*** Records for this task ***

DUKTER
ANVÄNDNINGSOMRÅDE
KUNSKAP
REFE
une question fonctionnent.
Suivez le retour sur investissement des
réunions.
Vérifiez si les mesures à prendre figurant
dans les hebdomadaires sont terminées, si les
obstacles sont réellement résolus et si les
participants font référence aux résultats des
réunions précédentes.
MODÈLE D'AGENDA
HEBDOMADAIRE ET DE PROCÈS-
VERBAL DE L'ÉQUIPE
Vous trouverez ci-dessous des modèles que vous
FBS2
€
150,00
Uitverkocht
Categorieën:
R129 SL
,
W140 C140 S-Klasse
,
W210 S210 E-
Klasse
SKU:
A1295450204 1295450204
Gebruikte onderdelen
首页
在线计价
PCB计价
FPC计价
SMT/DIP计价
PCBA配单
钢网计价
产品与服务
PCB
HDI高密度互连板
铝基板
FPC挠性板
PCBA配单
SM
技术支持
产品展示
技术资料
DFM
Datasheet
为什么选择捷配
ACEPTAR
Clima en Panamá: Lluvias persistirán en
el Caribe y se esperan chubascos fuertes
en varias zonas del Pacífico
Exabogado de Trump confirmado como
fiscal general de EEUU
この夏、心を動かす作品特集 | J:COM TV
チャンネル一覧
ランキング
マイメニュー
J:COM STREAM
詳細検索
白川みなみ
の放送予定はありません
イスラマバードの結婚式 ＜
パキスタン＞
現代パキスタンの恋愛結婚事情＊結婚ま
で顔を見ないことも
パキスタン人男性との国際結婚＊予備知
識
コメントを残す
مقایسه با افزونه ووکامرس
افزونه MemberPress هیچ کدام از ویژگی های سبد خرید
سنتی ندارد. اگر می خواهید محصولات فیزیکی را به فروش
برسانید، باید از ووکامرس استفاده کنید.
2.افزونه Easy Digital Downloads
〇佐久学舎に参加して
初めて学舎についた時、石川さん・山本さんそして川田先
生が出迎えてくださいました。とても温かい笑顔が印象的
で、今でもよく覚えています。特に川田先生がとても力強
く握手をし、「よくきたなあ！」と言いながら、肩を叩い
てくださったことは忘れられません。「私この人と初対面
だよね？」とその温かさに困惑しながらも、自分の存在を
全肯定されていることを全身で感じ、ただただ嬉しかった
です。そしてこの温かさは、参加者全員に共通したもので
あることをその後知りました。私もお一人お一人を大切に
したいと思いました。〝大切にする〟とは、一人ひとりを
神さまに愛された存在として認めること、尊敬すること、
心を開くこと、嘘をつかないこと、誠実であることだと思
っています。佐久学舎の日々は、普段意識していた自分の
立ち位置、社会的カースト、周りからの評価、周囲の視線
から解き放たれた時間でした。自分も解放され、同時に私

*** End of Records for this task ***

_Your assignment_
Using the records above, report each line that contains the word "ووکامرس" by copying it.

_Task result_
مقایسه با افزونه ووکامرس
برسانید، باید از ووکامرس استفاده کنید.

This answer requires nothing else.